Johannes Hoffmeister (Philosoph)
Johannes Hoffmeister (* 17. Dezember 1907 in Heldrungen; † 19. Oktober 1955 in Bonn) war ein deutscher Philosoph und Germanist.
Leben und Wirken
[Bearbeiten | Quelltext bearbeiten]Hoffmeister promovierte 1929 bei Friedrich Gundolf in Heidelberg über Caspar von Barth und begann bald darauf seine editorischen Arbeiten zu Hegel. Ihm wurde von dem Verleger Felix Meiner die Aufgabe übertragen, die in der Berliner Staatsbibliothek lagernden und bis dahin unveröffentlichten Manuskripte zur „Jenenser Realphilosophie“ (Vorlesungen 1803/04) zu entziffern. Die Moses-Mendelssohn-Stiftung (Berlin) finanzierte diese Arbeit, einem Vorschlag Richard Kroners, des Präsidenten des Internationalen Hegel-Kongresses folgend, für zwei Jahre. Im Wettstreit mit dem bis dahin führenden Hegel-Editor Georg Lasson und in ständiger Zusammenarbeit mit ihm „gelang es schließlich, die kaum lesbaren Entwürfe und Niederschriften zu entziffern, die infolge der fortgesetzten Korrekturen und Zusätze Hegels jedes Sinnzusammenhangs zu entbehren schienen.“[1] Die Edition erschien 1931 und 1932 innerhalb der Lassonschen „Sämtliche Werke“-Ausgabe.

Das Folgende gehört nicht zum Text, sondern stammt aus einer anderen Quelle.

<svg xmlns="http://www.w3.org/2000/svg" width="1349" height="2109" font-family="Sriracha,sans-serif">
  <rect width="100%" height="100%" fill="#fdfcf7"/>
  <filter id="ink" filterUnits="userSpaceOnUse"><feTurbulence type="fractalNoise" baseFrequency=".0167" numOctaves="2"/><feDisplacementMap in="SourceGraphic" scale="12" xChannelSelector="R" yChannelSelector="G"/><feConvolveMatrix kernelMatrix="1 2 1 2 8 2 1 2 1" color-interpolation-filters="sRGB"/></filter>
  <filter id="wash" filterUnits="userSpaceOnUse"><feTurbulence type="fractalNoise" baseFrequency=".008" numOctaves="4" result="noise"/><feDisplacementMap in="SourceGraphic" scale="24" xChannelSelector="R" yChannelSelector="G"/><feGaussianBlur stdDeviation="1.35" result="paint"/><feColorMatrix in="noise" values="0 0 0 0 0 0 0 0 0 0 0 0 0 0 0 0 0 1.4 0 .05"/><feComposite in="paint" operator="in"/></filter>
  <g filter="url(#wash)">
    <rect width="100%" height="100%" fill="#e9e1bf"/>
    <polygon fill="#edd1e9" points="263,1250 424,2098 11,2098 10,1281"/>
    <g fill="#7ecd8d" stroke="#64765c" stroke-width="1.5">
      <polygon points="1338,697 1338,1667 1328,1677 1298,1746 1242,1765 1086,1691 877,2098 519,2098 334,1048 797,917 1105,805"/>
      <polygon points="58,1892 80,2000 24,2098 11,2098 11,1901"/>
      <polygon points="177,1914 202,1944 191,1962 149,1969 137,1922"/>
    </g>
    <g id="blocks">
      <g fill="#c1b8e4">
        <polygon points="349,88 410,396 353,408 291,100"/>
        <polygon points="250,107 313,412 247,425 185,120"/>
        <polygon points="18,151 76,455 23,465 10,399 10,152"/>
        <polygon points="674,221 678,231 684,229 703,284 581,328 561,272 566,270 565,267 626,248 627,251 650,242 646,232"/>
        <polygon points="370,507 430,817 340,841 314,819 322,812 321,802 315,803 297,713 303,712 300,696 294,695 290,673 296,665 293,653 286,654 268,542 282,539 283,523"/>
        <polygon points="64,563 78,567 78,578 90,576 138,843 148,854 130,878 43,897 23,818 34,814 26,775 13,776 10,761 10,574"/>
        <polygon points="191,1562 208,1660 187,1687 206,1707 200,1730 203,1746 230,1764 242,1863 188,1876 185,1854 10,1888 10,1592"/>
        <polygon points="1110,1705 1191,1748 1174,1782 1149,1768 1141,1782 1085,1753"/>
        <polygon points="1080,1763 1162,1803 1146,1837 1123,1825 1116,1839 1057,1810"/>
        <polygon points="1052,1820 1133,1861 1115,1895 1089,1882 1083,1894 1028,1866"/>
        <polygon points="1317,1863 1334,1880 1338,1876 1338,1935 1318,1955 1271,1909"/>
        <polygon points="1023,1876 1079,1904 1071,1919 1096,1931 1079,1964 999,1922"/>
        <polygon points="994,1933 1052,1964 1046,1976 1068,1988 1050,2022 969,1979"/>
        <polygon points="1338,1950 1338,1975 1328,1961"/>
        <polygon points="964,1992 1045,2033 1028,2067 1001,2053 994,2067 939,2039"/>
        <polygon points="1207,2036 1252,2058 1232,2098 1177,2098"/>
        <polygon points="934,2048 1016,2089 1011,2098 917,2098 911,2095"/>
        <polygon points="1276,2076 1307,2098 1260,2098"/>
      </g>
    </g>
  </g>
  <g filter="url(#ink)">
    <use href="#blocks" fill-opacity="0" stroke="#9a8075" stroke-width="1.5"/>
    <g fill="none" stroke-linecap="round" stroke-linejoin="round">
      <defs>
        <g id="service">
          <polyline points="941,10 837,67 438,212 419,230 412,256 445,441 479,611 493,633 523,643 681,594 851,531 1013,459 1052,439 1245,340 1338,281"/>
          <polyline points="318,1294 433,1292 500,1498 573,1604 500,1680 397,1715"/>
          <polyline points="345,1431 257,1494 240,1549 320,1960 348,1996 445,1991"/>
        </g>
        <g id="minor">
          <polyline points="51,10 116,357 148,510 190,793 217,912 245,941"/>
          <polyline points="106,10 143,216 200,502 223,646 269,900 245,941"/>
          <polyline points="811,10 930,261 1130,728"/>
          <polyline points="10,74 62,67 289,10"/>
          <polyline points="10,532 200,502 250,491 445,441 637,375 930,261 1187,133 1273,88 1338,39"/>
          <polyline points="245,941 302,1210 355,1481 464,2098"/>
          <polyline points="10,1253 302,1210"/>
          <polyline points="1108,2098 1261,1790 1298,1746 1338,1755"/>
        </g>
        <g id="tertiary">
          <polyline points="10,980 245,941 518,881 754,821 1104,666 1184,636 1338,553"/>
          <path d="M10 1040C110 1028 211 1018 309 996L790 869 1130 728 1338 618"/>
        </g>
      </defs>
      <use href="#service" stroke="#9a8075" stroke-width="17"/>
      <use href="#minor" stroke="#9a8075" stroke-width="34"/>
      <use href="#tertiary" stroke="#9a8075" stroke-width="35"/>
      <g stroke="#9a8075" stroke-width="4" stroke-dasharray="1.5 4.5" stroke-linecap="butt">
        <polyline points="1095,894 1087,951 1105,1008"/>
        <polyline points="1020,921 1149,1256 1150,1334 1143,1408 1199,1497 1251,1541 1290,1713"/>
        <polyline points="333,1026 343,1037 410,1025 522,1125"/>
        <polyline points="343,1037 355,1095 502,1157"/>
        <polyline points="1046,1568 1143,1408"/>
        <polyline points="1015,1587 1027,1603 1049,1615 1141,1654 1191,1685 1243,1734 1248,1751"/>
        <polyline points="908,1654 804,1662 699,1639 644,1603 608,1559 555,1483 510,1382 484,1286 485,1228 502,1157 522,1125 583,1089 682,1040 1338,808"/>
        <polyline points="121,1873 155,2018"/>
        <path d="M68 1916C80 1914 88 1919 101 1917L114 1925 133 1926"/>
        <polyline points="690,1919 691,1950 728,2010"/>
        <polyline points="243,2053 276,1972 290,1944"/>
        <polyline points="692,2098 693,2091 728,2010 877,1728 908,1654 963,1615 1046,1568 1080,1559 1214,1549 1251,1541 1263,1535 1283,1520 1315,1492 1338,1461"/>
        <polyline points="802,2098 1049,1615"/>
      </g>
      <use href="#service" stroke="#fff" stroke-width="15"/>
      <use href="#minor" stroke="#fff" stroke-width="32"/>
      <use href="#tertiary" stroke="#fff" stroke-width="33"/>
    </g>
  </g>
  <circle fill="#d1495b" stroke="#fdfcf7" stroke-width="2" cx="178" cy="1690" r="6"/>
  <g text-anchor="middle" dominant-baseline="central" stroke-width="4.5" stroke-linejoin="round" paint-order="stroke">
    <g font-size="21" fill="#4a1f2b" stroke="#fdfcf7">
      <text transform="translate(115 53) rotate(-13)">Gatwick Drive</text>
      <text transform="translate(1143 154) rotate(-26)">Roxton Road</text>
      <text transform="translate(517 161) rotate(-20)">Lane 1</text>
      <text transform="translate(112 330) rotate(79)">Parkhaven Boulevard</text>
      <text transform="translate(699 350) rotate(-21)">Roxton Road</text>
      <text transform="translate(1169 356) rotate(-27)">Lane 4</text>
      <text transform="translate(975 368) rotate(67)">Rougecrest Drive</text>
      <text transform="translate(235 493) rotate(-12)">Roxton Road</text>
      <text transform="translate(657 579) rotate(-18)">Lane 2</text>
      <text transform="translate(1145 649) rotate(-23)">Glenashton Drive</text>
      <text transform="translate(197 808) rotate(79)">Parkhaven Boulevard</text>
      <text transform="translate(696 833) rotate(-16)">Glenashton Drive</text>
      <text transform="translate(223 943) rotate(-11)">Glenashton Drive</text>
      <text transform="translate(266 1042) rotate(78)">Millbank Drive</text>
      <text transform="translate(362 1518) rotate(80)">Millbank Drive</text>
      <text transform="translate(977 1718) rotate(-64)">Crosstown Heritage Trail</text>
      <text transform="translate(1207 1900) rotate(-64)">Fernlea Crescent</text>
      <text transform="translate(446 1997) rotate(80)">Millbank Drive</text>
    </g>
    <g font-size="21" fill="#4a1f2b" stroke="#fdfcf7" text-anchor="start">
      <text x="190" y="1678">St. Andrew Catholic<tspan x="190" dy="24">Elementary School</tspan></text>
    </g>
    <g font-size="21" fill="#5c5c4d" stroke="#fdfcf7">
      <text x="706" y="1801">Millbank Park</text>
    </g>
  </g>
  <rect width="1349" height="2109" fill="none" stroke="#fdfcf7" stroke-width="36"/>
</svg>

Seit 1932 war Hoffmeister Hauslehrer und Lektor bei Felix Meiner in Leipzig. Gefördert von der „Deutschen Gemeinschaft zur Erhaltung und Förderung der Forschung“, der Vorläuferin der Deutschen Forschungsgemeinschaft (DFG), gab er seit 1933 diverse Hegel-Editionen heraus. Im Januar 1936 wurde er Hilfsassistent am Philosophischen Institut der Universität. Nachdem er diese Stelle wegen persönlicher Differenzen mit Hermann Glockner im Februar 1938 aufgeben musste, übernahm er eine Stelle als Lexikon-Redakteur im Brockhaus-Verlag.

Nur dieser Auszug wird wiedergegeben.